The Court touched on some of the factors as to why it considered that the scheme was not feasible and this case demonstrates the power of the Singapore courts to test the feasibility of a scheme in light of the factual matrix surrounding the application and reject the scheme application even before it is put to creditors.
Facts of the Case
In December 2020, Kobian Pte Ltd (Kobian) applied to the Singapore High Court under section 64 of the Insolvency, Restructuring and Dissolution Act 2018 (IRDA) to propose a scheme of arrangement with its creditors. As held by the High Court in Re IM Skaugen SE  3 SLR 979;  SGHC 259, an applicant under section 64 may apply on either of the following bases:
- One is that it must have already proposed a compromise or arrangement to its creditors, in which case, it needed only to furnish evidence of creditor support and an explanation of the importance of that support to the proposed compromise or arrangement.
- The second basis is if it had not already made such a proposal to its creditors. Then it would need to:
- provide a brief description of the intended compromise or arrangement, containing sufficient particulars to enable the court to assess whether the intended compromise or arrangement is feasible and merits consideration by the company’s creditors; and
- show evidence of creditor support for and importance of the same.
Kobian had made its application on the second basis (i.e. it had not already made a proposal to its creditors). Where an applicant makes its application on this basis, it is now clear that the court will not only consider whether there is evidence of creditor support and whether the brief description of the intended compromise contains sufficient particulars, it will also separately assess at the stage of the application whether the intended scheme or arrangement is feasible and merits consideration by the creditors.
Court Denies the Application
In this case, it has been reported that the Court denied Kobian’s application as it found that, among other things, Kobian’s intended scheme of arrangement was not feasible.
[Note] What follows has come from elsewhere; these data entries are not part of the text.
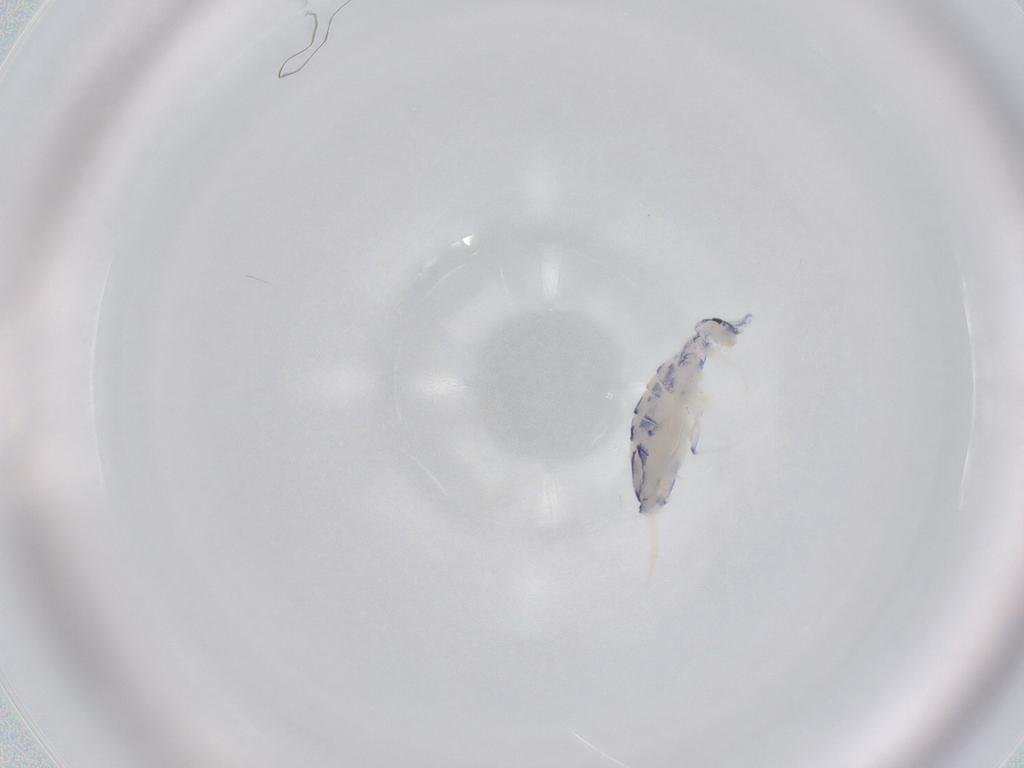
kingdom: Animalia
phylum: Arthropoda
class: Collembola
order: Entomobryomorpha
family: Entomobryidae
As noted, the application was made by Kobian in December 2020. In deciding that the intended scheme or arrangement was not feasible, the Court noted that Kobian had run into financial difficulties much earlier, in January 2020. Accordingly, by the time the application was made in December 2020 and heard in January 2021, Kobian’s financing banks had already terminated their banking lines. In the view of the Court, Kobian’s financial position had deteriorated to the point that the intended proposal would not be feasible.
Ultimately, whether a proposed scheme is feasible is a question of fact and a court will therefore consider the entire factual matrix. There is not a clear legal test of feasibility – although it’s clear from this case that delaying a scheme application and allowing the financial position of the company to deteriorate can prove fatal to the application. It should also be noted that, in this case, the Court had also found that Kobian had not met the other two requirements for the grant of the application: evidence of creditor support and a sufficiently particularised description of the intended scheme or arrangement.
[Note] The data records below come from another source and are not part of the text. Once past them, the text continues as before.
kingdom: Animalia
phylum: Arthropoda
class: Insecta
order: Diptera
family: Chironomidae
The requirement of feasibility may be usefully analogized as the scheme of arrangement equivalent of the assessment made by the court in considering an application for judicial management where, among other things, the court considers whether there is a reasonable probability of rehabilitating the company or of preserving all or part of its business as a going concern. Seen in this way, the requirement of feasibility performs a useful gatekeeper function of ensuring that time and resources are not spent on a scheme that even if approved will not actually save the company.